- **TASK**: Search the records for the string "their". Copy each line where it occurs.
BEGIN
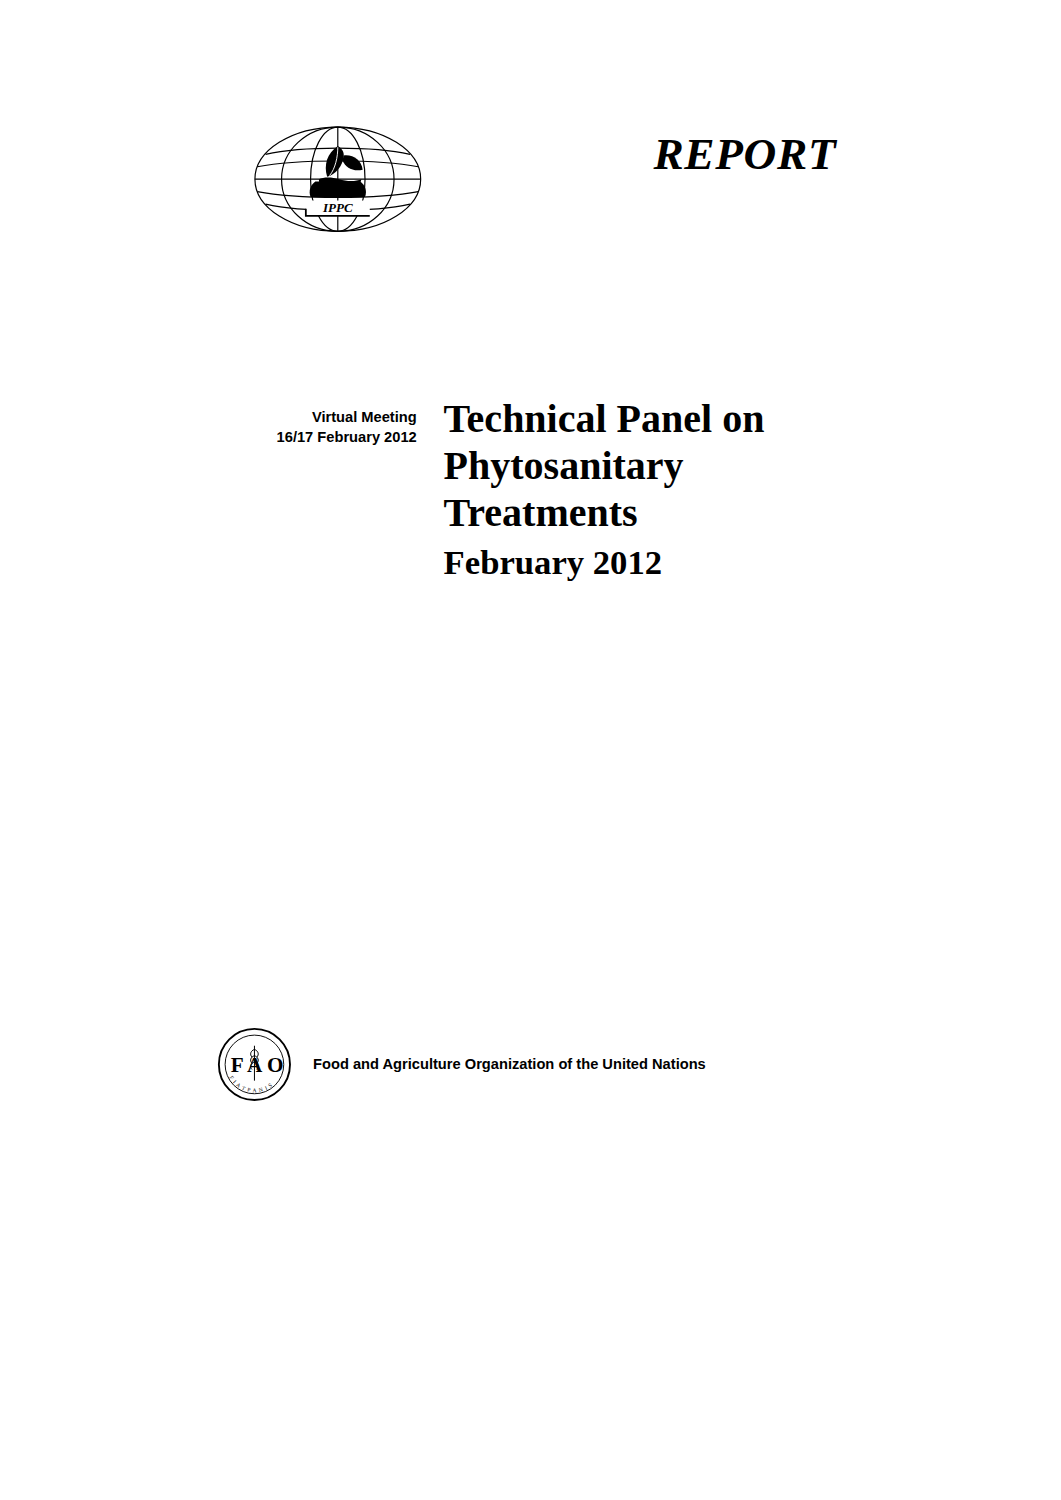IPPC
REPORT
Virtual Meeting
16/17 February 2012
Technical Panel on Phytosanitary Treatments February 2012
F A O F I A T P A N I S
Food and Agriculture Organization of the United Nations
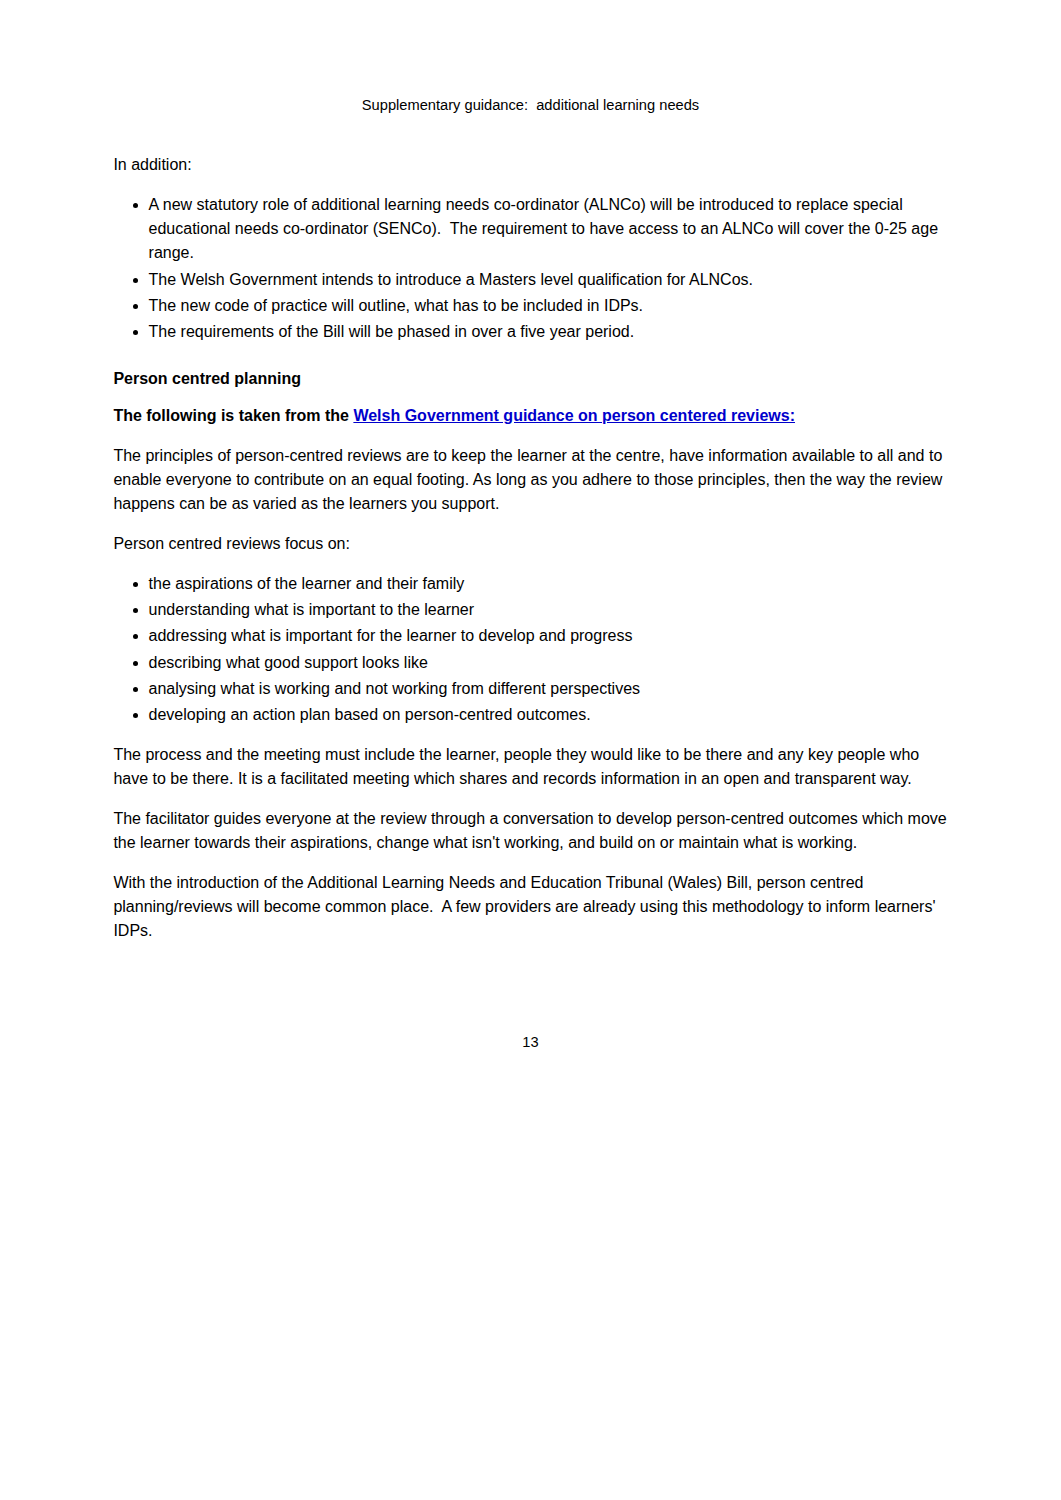Supplementary guidance: additional learning needs
In addition:
A new statutory role of additional learning needs co-ordinator (ALNCo) will be introduced to replace special educational needs co-ordinator (SENCo). The requirement to have access to an ALNCo will cover the 0-25 age range.
The Welsh Government intends to introduce a Masters level qualification for ALNCos.
The new code of practice will outline, what has to be included in IDPs.
The requirements of the Bill will be phased in over a five year period.
Person centred planning
The following is taken from the Welsh Government guidance on person centered reviews:
The principles of person-centred reviews are to keep the learner at the centre, have information available to all and to enable everyone to contribute on an equal footing. As long as you adhere to those principles, then the way the review happens can be as varied as the learners you support.
Person centred reviews focus on:
the aspirations of the learner and their family
understanding what is important to the learner
addressing what is important for the learner to develop and progress
describing what good support looks like
analysing what is working and not working from different perspectives
developing an action plan based on person-centred outcomes.
The process and the meeting must include the learner, people they would like to be there and any key people who have to be there. It is a facilitated meeting which shares and records information in an open and transparent way.
The facilitator guides everyone at the review through a conversation to develop person-centred outcomes which move the learner towards their aspirations, change what isn't working, and build on or maintain what is working.
With the introduction of the Additional Learning Needs and Education Tribunal (Wales) Bill, person centred planning/reviews will become common place. A few providers are already using this methodology to inform learners' IDPs.
13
END
- **WRITTEN REPLY**:
the aspirations of the learner and their family
The facilitator guides everyone at the review through a conversation to develop person-centred outcomes which move the learner towards their aspirations, change what isn't working, and build on or maintain what is working.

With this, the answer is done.